**ОТРЫВОК ИЗ ТЕКСТА:**
-*-*-
Карл Маркс – немецкий философ, социолог, экономист, писатель, политический журналист, общественный деятель. Его работы сформировали в философии диалектический и исторический материализм, в экономике – теорию прибавочной стоимости, в политике – теорию классовой борьбы.
Эти направления стали основой коммунистического и социалистического движения и идеологии, получив название «марксизм»
Как бы то ни было, после смерти Маркса лишь горстка учеников осталась верной его критическому методу. Те же из марксистов, что считают себя вершителями истории, взяли на вооружение пророческие и апокалипсические аспекты его учения, дабы с их помощью совершить марксистскую революцию в тех условиях, в которых, по мнению Маркса, она как раз и не имела шансов произойти. О Марксе можно сказать, что большинство его предсказаний вошли в противоречие с фактами, тогда как пророчества стали объектом все возрастающей веры. Объясняется это просто: предсказания были рассчитаны на ближайшее будущее и могли подвергнуться проверке. А пророчества, относящиеся к отдаленному будущему, обладали тем самым преимуществом, которое обеспечивает незыблемость религий: их невозможно подтвердить. Когда предсказания не сбываются единственной надеждой остаются пророчества. Из этого следует, что лишь они одни и движут историей. Марксизм и его наследники будут рассмотрены здесь именно под углом зрения пророчества.
* * *
Маркс – пророк буржуазный и в то же время революционный. Эта вторая его ипостась более известна, нежели первая. Но первая способна многое объяснить в судьбе второй. Мессианство христианского и буржуазного происхождения, одновременно историческое и научное, повлияло у него на мессианство революционное, которое было порождено немецкой идеологией и французскими революционными выступлениями.
При сопоставлении с античным миром схожесть христианского и марксистского миров представляется поразительной.
-*-*-
**ИСХОДНЫЕ ДАННЫЕ:**
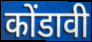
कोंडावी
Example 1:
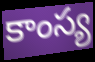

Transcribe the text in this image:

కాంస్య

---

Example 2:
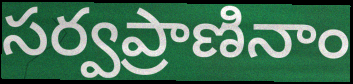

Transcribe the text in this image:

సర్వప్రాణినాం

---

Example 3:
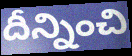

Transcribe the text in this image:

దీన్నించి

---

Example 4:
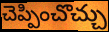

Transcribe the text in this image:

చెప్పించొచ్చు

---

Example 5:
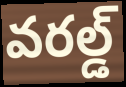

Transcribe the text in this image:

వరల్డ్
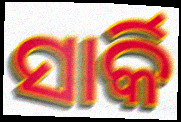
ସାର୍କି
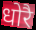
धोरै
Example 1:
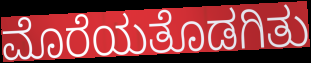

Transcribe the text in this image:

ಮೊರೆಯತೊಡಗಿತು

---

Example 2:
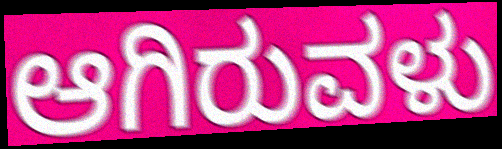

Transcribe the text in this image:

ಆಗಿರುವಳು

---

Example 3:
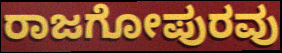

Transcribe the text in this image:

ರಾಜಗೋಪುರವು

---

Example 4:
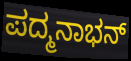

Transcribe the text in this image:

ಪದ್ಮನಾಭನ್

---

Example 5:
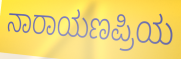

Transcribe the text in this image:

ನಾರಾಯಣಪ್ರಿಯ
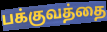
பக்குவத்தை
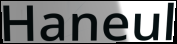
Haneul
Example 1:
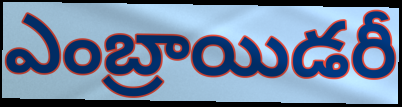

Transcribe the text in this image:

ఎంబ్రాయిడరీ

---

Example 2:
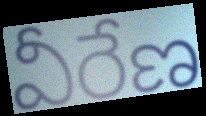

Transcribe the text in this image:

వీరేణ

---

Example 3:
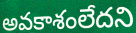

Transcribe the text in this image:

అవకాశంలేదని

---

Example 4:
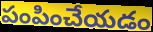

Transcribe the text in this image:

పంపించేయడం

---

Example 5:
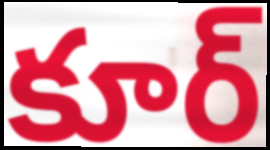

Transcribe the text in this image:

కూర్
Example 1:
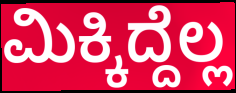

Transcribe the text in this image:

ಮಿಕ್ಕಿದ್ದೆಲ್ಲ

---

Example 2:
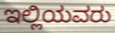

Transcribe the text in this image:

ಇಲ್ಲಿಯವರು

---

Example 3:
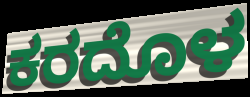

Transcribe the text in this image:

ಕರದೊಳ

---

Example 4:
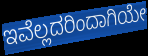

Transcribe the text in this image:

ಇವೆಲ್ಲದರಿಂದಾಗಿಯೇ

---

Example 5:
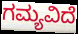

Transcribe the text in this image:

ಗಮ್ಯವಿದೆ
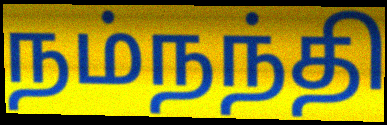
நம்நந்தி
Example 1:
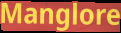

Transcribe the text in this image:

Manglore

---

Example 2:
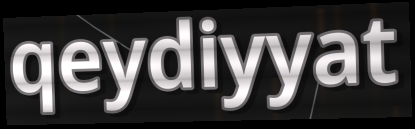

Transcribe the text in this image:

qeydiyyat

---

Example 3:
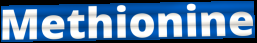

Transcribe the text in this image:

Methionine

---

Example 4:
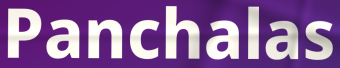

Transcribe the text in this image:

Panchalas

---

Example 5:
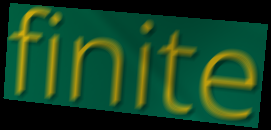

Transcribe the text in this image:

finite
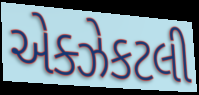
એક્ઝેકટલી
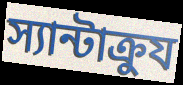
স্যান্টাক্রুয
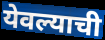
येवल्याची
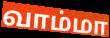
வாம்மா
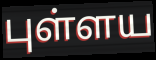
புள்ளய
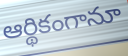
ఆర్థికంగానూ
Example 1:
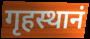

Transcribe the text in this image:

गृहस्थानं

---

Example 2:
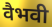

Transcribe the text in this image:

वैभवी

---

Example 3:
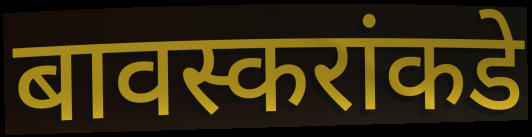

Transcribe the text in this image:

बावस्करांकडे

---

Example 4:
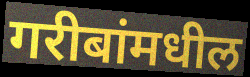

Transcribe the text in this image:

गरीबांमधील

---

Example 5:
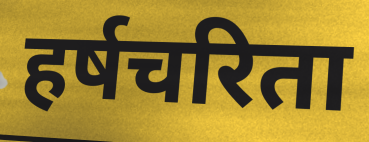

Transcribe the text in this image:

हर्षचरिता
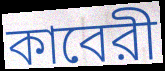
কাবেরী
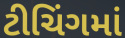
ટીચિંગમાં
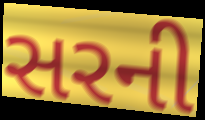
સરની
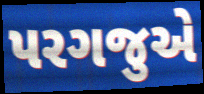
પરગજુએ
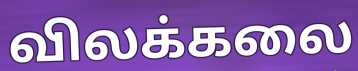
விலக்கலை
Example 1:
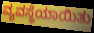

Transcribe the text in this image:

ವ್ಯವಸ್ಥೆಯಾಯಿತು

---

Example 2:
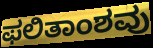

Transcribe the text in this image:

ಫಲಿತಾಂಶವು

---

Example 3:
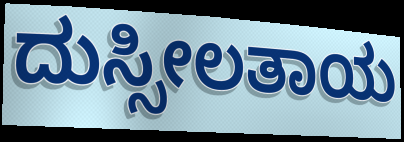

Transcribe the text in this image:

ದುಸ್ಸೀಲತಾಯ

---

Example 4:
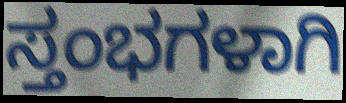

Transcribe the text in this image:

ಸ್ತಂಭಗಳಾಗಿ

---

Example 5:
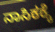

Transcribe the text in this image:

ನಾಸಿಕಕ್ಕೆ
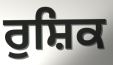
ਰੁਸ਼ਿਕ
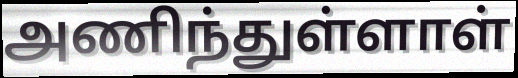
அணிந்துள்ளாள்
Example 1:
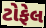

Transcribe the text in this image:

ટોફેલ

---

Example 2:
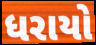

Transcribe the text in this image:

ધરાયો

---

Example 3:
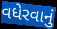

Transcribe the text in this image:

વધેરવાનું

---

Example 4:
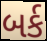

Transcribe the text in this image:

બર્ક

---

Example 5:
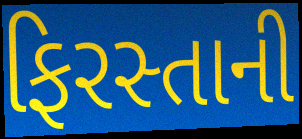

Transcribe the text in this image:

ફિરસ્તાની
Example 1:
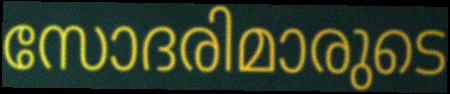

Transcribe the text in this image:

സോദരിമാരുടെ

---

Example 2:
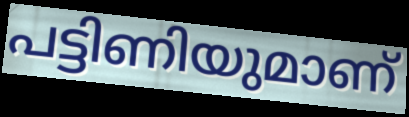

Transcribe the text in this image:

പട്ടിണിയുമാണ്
-*-*-
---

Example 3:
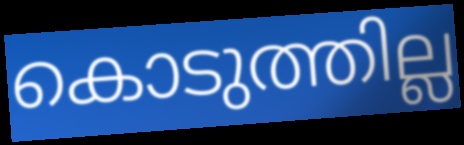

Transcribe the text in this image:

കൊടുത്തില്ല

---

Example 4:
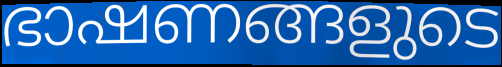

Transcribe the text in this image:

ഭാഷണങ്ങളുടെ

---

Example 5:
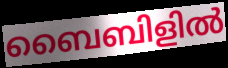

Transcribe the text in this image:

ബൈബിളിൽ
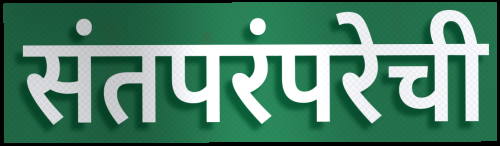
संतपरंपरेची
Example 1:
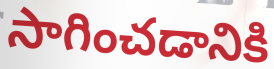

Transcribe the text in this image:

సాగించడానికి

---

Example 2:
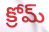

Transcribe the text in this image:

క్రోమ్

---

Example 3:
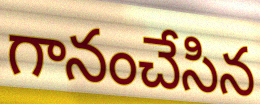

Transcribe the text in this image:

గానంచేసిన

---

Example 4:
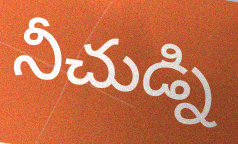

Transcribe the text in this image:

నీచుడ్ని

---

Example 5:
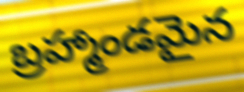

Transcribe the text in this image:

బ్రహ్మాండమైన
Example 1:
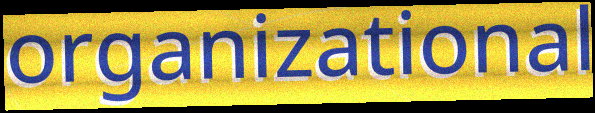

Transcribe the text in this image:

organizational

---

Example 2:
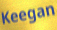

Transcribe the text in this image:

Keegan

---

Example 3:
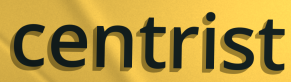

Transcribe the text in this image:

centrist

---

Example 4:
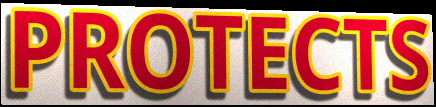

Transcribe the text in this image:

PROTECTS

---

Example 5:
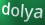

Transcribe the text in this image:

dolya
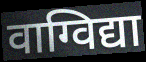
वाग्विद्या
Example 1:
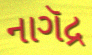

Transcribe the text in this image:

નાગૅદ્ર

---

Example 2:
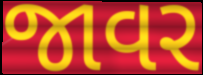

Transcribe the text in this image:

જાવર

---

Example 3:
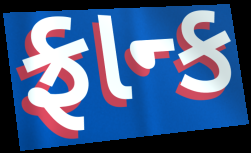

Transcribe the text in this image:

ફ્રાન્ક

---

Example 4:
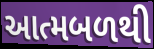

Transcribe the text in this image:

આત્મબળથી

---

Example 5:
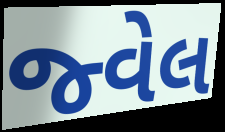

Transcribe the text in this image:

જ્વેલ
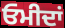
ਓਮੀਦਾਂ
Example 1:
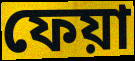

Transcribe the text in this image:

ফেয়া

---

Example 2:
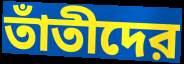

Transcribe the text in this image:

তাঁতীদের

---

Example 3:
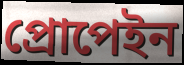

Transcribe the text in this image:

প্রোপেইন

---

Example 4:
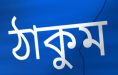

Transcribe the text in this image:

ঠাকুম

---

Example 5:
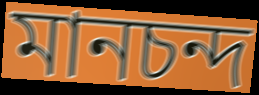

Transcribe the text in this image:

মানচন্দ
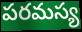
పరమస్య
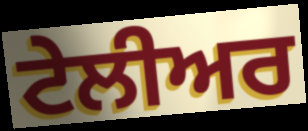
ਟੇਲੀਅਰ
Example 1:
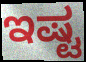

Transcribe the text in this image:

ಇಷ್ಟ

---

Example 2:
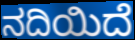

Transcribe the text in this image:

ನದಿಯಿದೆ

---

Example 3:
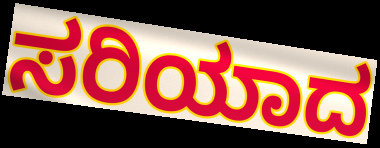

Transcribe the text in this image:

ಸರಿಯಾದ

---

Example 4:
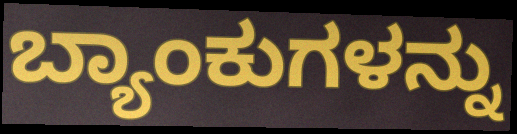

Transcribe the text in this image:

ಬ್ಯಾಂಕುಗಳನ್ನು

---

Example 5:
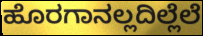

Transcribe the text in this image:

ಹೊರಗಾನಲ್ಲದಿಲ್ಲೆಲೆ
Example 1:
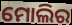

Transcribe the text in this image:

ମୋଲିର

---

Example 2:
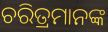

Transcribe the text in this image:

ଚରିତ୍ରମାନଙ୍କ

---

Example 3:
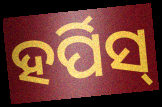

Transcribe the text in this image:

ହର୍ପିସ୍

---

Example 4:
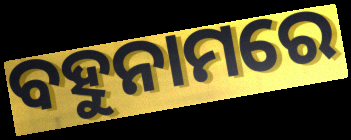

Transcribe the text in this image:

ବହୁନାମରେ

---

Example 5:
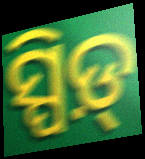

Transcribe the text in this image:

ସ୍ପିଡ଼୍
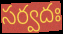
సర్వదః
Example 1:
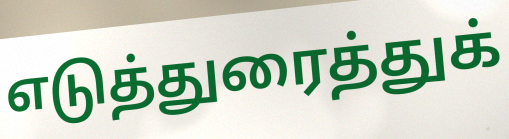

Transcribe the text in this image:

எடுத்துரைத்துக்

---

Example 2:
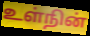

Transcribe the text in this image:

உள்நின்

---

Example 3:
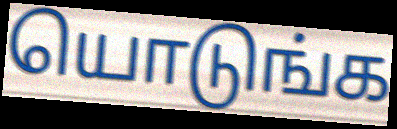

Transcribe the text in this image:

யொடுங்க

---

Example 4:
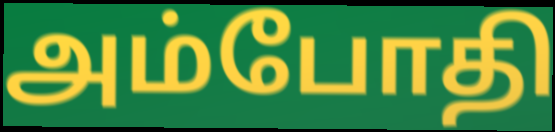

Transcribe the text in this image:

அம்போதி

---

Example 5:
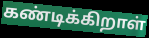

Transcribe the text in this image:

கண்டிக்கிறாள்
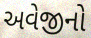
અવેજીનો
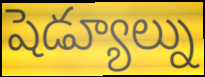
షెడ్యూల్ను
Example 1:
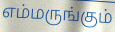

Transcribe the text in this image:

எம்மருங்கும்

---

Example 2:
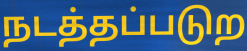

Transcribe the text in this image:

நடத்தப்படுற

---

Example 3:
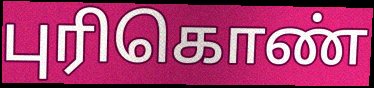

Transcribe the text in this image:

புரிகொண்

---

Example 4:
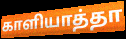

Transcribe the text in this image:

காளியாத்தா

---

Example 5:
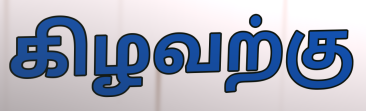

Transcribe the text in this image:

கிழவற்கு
-*-*-
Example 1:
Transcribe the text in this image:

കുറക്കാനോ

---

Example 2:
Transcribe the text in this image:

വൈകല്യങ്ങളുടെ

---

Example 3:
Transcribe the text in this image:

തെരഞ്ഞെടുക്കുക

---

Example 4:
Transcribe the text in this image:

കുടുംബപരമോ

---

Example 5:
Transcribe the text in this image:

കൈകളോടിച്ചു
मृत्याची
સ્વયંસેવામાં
-*-*-
**ЗАДАНИЯ:**
A - Какую теорию, согласно отрывку, сформировали работы Маркса в экономике?
B - Пожалуйста, перепишите отрывок от слов «Карл Маркс –» вплоть до слов «теорию классовой борьбы.» включительно, поменяв «немецкий» на «прусский».

**ОТВЕТЫ К ЗАДАНИЯМ:**
A - Теорию прибавочной стоимости.

B -
Карл Маркс – прусский философ, социолог, экономист, писатель, политический журналист, общественный деятель. Его работы сформировали в философии диалектический и исторический материализм, в экономике – теорию прибавочной стоимости, в политике – теорию классовой борьбы.